The great news is that the paper I mentioned yesterday has three methods to do just that, and in fact there are plenty of papers that address this question with various approaches that get increasingly encouraging results. Here are brief descriptions of the three approaches from the paper:
- Massaging the training data. In this approach the training data is adjusted so that it has less bias. In particular, the choice of classification is switched for some people in the preferred population from + to -, i.e. from the good outcome to the bad outcome, and there are similar switches for some people in the discriminated population from – to +. The paper explains how to choose these switches carefully (in the presence of continuous scorings with thresholds).
- Reweighing the training data. The idea here is that with certain kinds of models, you can give weights to training data, and with a carefully chosen weighting system you can adjust for bias.
- Sampling the training data. This is similar to reweighing, where the weights will be nonnegative integer values.
In all of these examples, the training data is “preprocessed” so that you can train a model on “unbiased” data, and importantly, at the time of usage, you will not need to know the status of the individual you’re scoring. This is, I understand, a legally a critical assumption, since there are anti-discrimination laws which forbid you to “consider” the race of someone when deciding whether to hire them or so on.
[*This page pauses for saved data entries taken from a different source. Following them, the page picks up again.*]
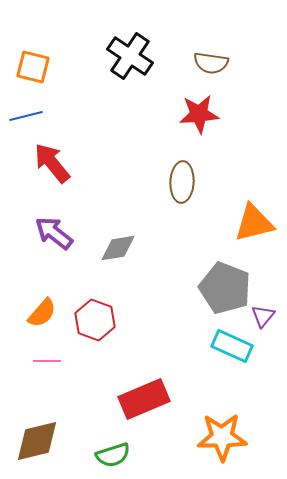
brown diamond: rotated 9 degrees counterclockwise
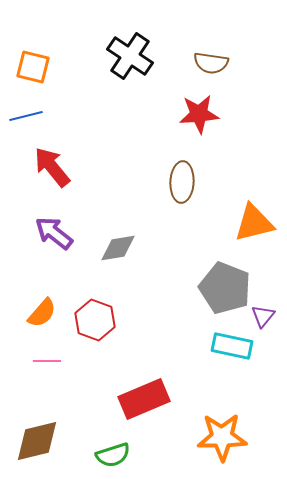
red arrow: moved 4 px down
cyan rectangle: rotated 12 degrees counterclockwise
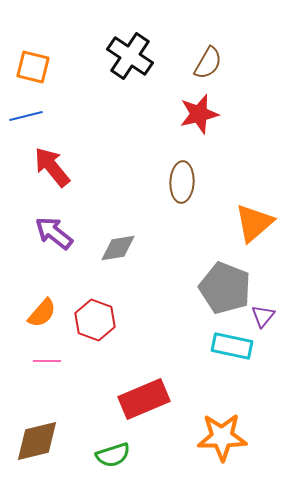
brown semicircle: moved 3 px left; rotated 68 degrees counterclockwise
red star: rotated 9 degrees counterclockwise
orange triangle: rotated 27 degrees counterclockwise
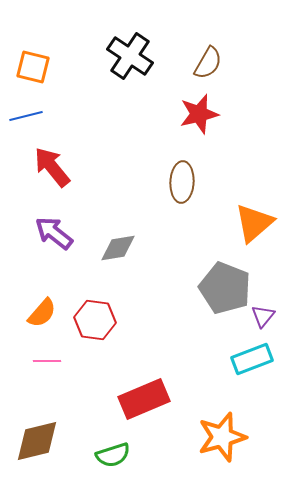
red hexagon: rotated 12 degrees counterclockwise
cyan rectangle: moved 20 px right, 13 px down; rotated 33 degrees counterclockwise
orange star: rotated 15 degrees counterclockwise
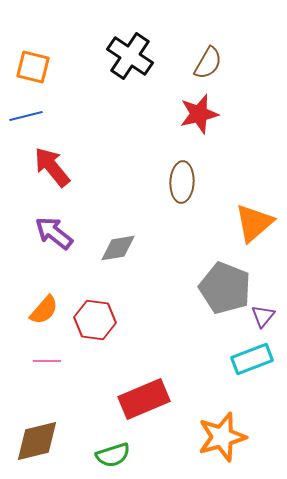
orange semicircle: moved 2 px right, 3 px up
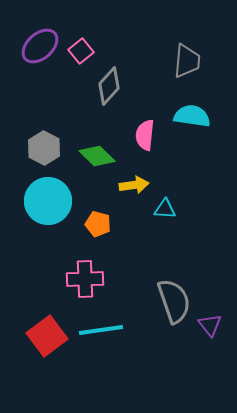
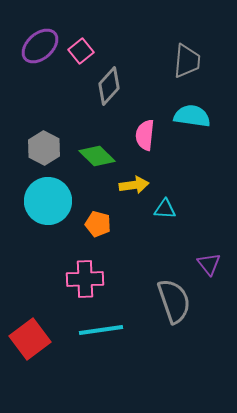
purple triangle: moved 1 px left, 61 px up
red square: moved 17 px left, 3 px down
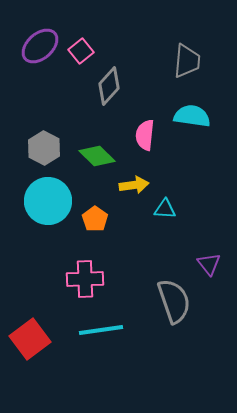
orange pentagon: moved 3 px left, 5 px up; rotated 20 degrees clockwise
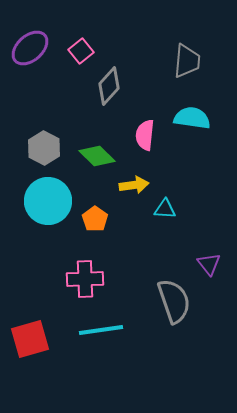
purple ellipse: moved 10 px left, 2 px down
cyan semicircle: moved 2 px down
red square: rotated 21 degrees clockwise
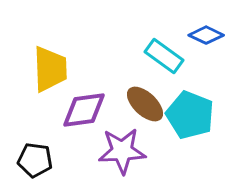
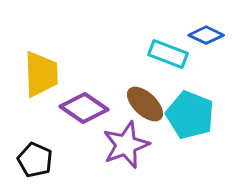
cyan rectangle: moved 4 px right, 2 px up; rotated 15 degrees counterclockwise
yellow trapezoid: moved 9 px left, 5 px down
purple diamond: moved 2 px up; rotated 42 degrees clockwise
purple star: moved 4 px right, 6 px up; rotated 18 degrees counterclockwise
black pentagon: rotated 16 degrees clockwise
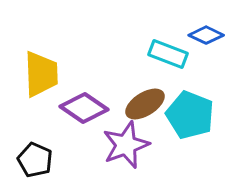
brown ellipse: rotated 75 degrees counterclockwise
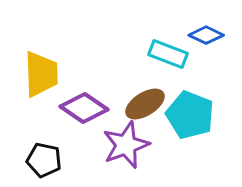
black pentagon: moved 9 px right; rotated 12 degrees counterclockwise
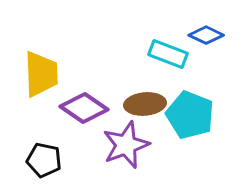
brown ellipse: rotated 27 degrees clockwise
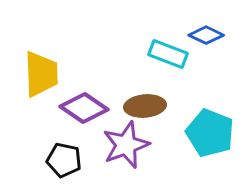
brown ellipse: moved 2 px down
cyan pentagon: moved 20 px right, 18 px down
black pentagon: moved 20 px right
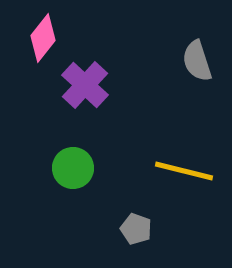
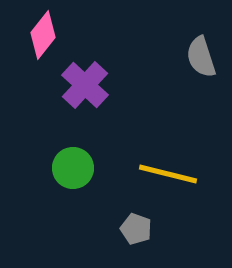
pink diamond: moved 3 px up
gray semicircle: moved 4 px right, 4 px up
yellow line: moved 16 px left, 3 px down
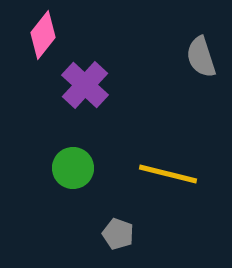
gray pentagon: moved 18 px left, 5 px down
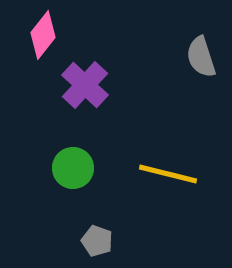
gray pentagon: moved 21 px left, 7 px down
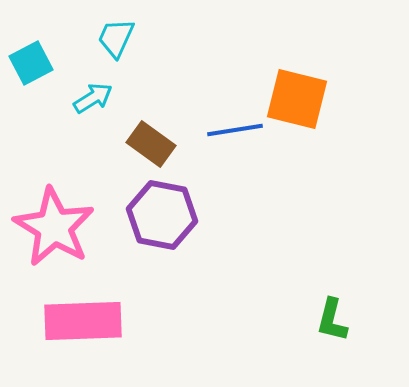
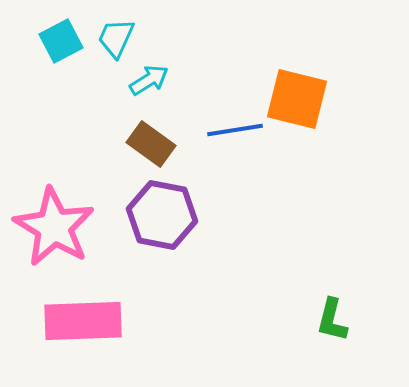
cyan square: moved 30 px right, 22 px up
cyan arrow: moved 56 px right, 18 px up
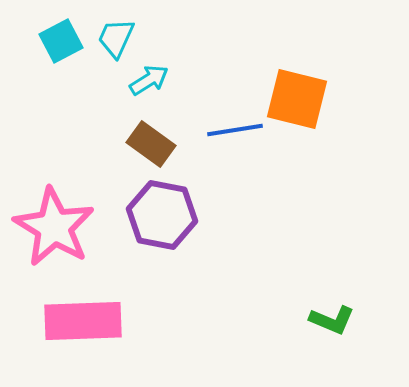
green L-shape: rotated 81 degrees counterclockwise
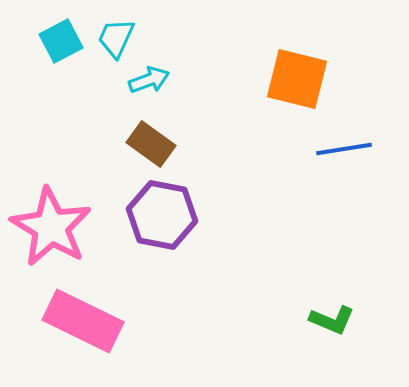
cyan arrow: rotated 12 degrees clockwise
orange square: moved 20 px up
blue line: moved 109 px right, 19 px down
pink star: moved 3 px left
pink rectangle: rotated 28 degrees clockwise
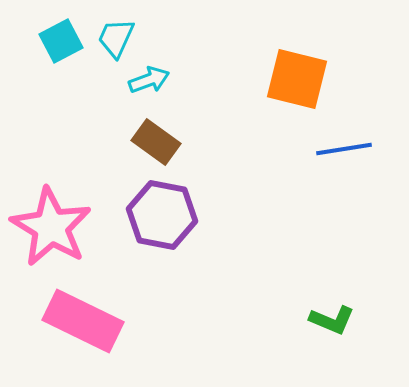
brown rectangle: moved 5 px right, 2 px up
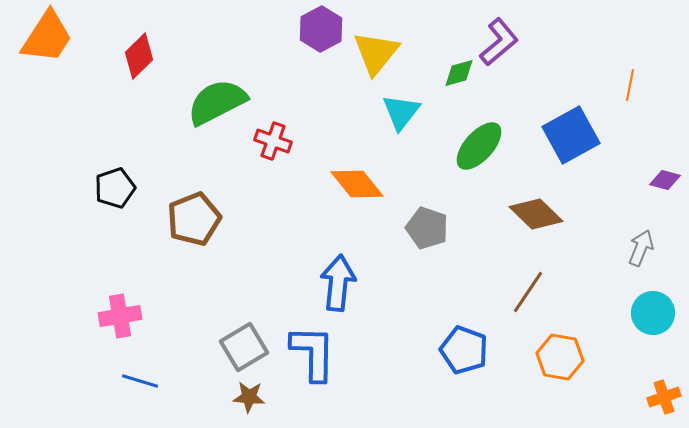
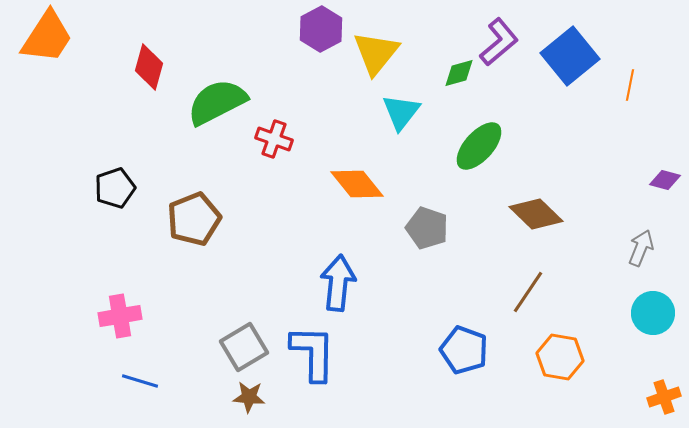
red diamond: moved 10 px right, 11 px down; rotated 30 degrees counterclockwise
blue square: moved 1 px left, 79 px up; rotated 10 degrees counterclockwise
red cross: moved 1 px right, 2 px up
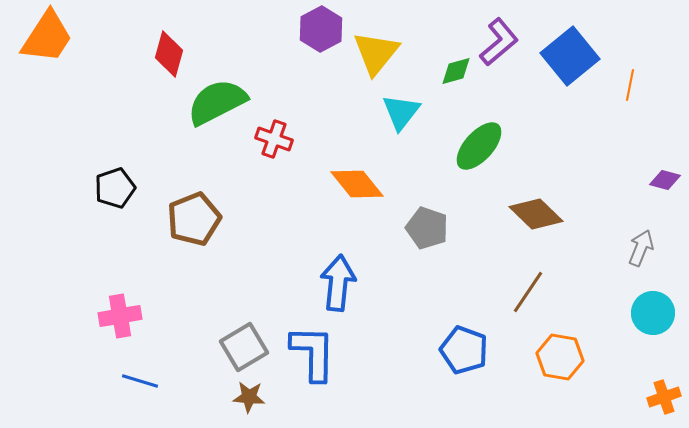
red diamond: moved 20 px right, 13 px up
green diamond: moved 3 px left, 2 px up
In other words, we’re constrained by anti-discrimination law to not use all the information that might help us avoid discrimination. This constraint, generally speaking, prevents us from doing as good a job as possible.
- We might not think that we need to “remove all the discrimination.” Maybe we stratify the data by violent crime convictions first, and then within each resulting bin we work to remove discrimination.
- We might also use the racial and class discrepancies in recidivism risk rates as an opportunity to experiment with interventions that might lower those discrepancies. In other words, why are there discrepancies, and what can we do to diminish them?
- In other words, I do not claim that this is a trivial process. It will in fact require lots of conversations about the nature of justice and the goals of sentencing. Those are conversations we should have.
- Moreover, there’s the question of balancing the conflicting goals of various stakeholders which makes this an even more complicated ethical question.